# Görevin
Aşağıdaki verilerde "series" dizesini içeren satırların hepsini belirleyip kopyala. Büyük ve küçük harf ayrımı önemlidir.

# Sağlanan veriler
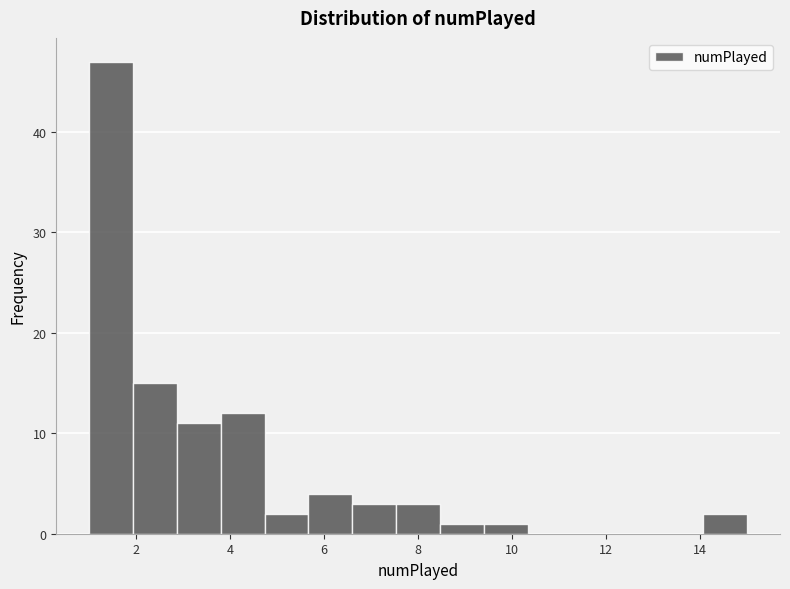

Over which range of the x-axis is the bar tallest?

1.0 to 2.0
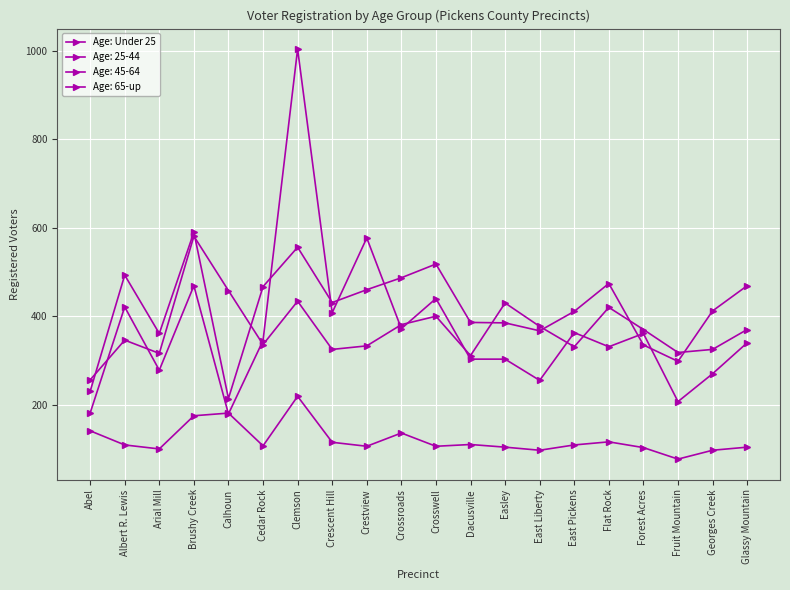

How many data points does each series have?

20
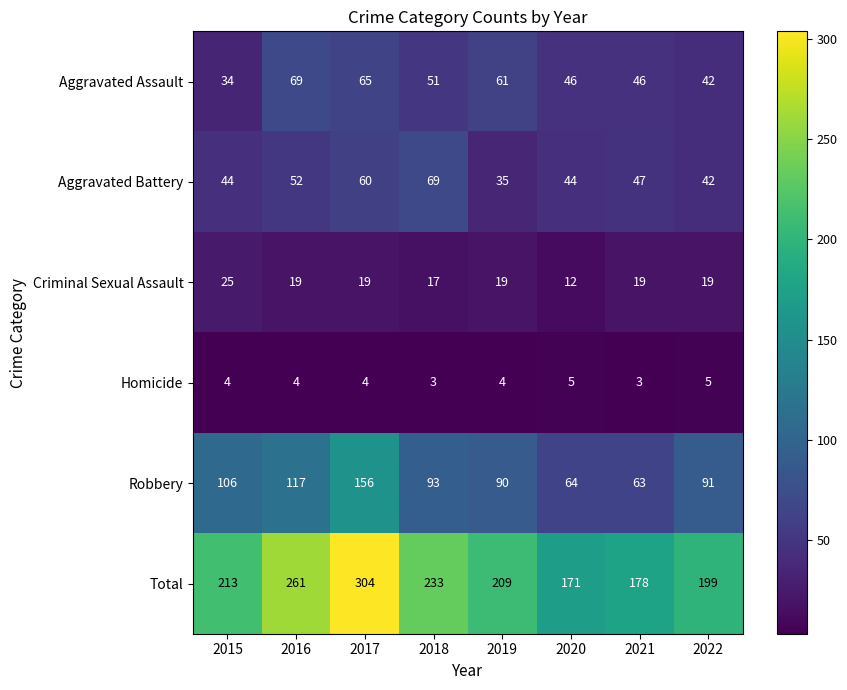

What is the difference between the maximum and minimum values in the Robbery series?

93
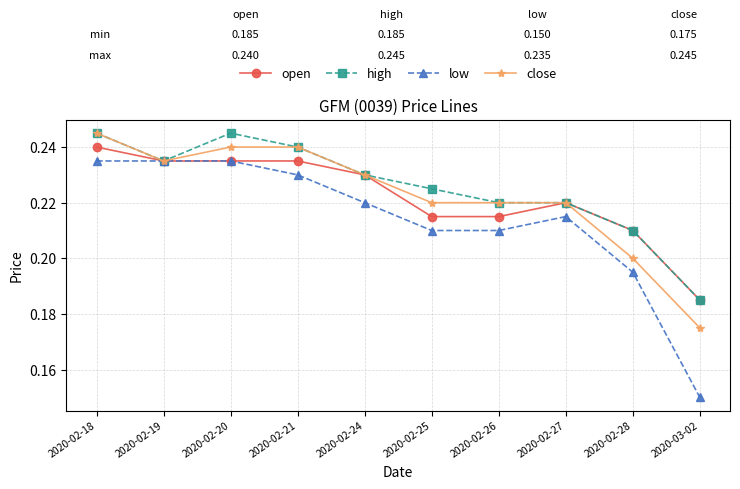

Which category has the lowest value across all series?

2020-03-02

# Bu görevin çıktısı
How many data points does each series have?
What is the difference between the maximum and minimum values in the Robbery series?
Which category has the lowest value across all series?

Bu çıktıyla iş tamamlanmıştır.